The researchers used a laser-heated diamond anvil cell to create conditions similar to those found deep inside the Earth. They applied intense pressure and heat to iron and helium to see what happened.

“For years, I’ve studied geological and chemical processes that occur deep within the Earth. To understand these conditions, we need to replicate the extreme temperatures and pressures. That’s why we use a laser-heated diamond anvil cell,” Professor Hirose explained.

They subjected the samples to pressures ranging from 5 to 55 gigapascals—equivalent to about 50,000 to 550,000 times the pressure of the atmosphere—and heated them to temperatures between 1,000 and nearly 3,000 Kelvin (about 1,340 to 4,900°F).

In earlier studies, tiny amounts of helium bonded with iron were found, about seven parts per million. However, this new experiment revealed an astonishing concentration of up to 3.3% helium—5,000 times more than previously observed. What’s even more significant is that the helium remained stable in the iron structure even when pressure decreased, implying it could be locked in the core for billions of years.

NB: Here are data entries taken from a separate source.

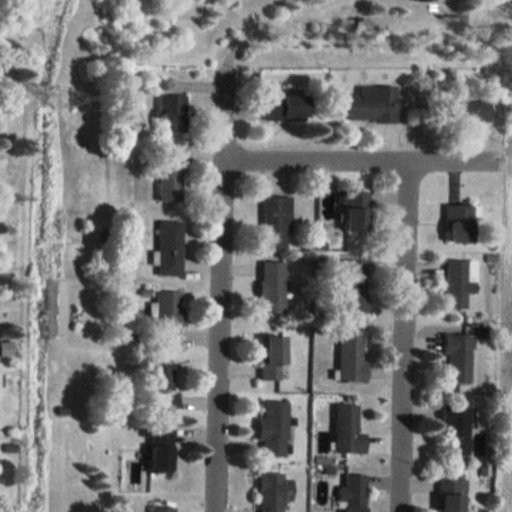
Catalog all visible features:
building: (423, 0)
power tower: (62, 96)
building: (368, 105)
building: (281, 108)
building: (462, 110)
building: (167, 115)
road: (359, 156)
building: (166, 174)
building: (351, 213)
road: (226, 215)
building: (274, 223)
building: (454, 224)
building: (166, 248)
building: (456, 282)
building: (350, 286)
building: (269, 288)
building: (163, 318)
road: (407, 334)
building: (348, 357)
building: (267, 358)
building: (454, 359)
building: (158, 388)
building: (269, 430)
building: (344, 430)
building: (451, 431)
building: (156, 450)
building: (267, 492)
building: (350, 493)
building: (445, 495)
building: (158, 510)
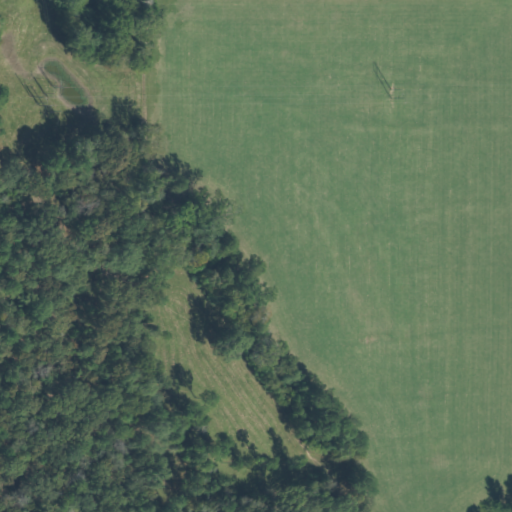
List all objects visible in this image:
power tower: (392, 94)
power tower: (46, 97)
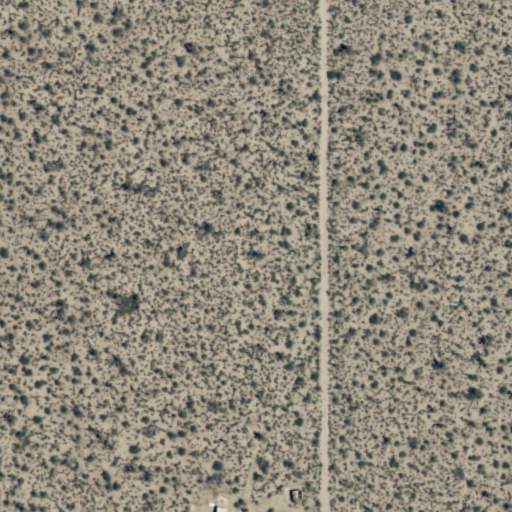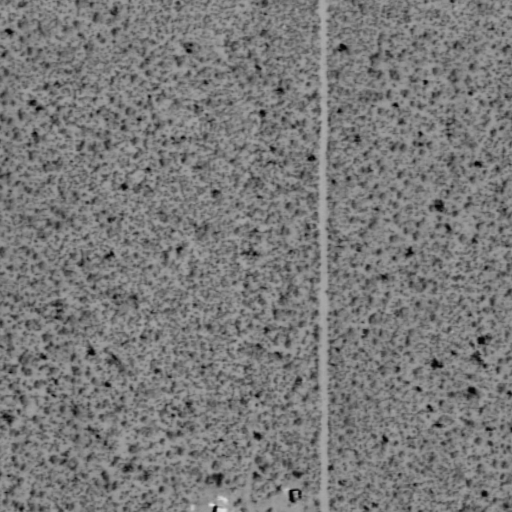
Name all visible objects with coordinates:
road: (313, 256)
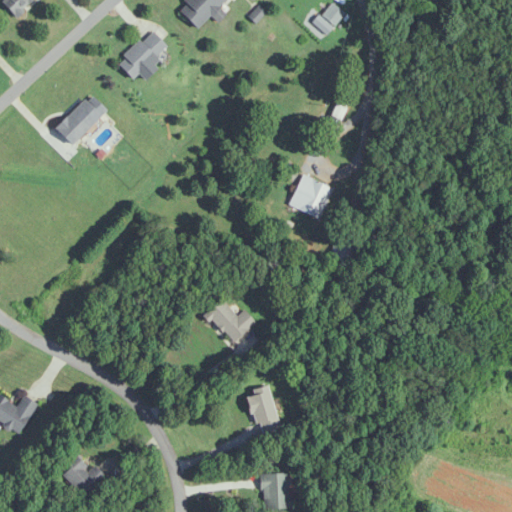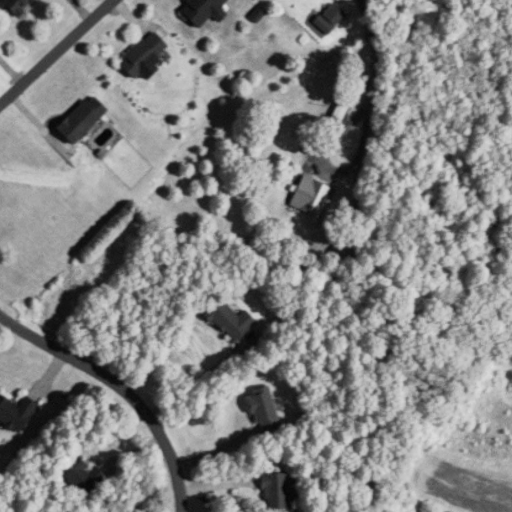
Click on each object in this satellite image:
building: (14, 5)
building: (199, 11)
building: (139, 54)
building: (341, 106)
building: (78, 119)
road: (365, 142)
building: (311, 197)
building: (342, 254)
road: (1, 276)
building: (229, 321)
road: (198, 380)
building: (263, 412)
building: (16, 413)
building: (80, 474)
building: (276, 491)
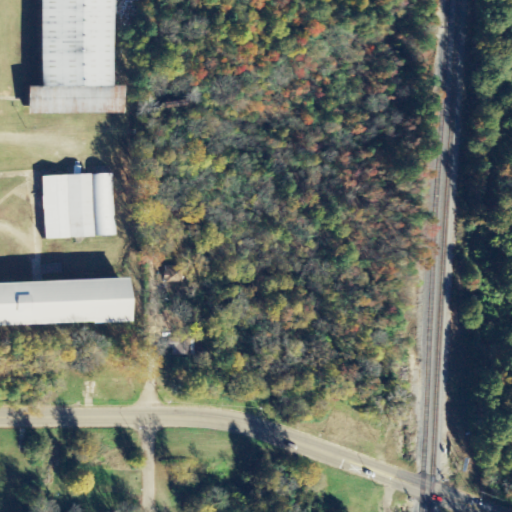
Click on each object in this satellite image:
railway: (447, 3)
building: (73, 58)
building: (68, 60)
building: (77, 204)
building: (103, 205)
building: (63, 207)
railway: (432, 256)
railway: (441, 256)
building: (62, 300)
building: (58, 303)
road: (151, 334)
building: (182, 346)
road: (215, 417)
road: (148, 463)
road: (388, 494)
road: (454, 498)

The presence of ³He in volcanic rocks has long suggested that primordial materials from the early solar nebula still exist inside Earth. But the question remained: where is this helium stored, and how does it escape?

This study suggests that the Earth’s core may be a vast reservoir of trapped helium, slowly leaking through the mantle and rising to the surface through volcanic activity. If this is true, it means our core might still be releasing gases from the formation of the solar system, connecting Earth’s interior to its earliest history.

Moreover, this discovery raises even more questions: could other noble gases like neon or hydrogen also be hidden in the core? Understanding this could shed light on how Earth’s atmosphere formed and even how water came to be on our planet.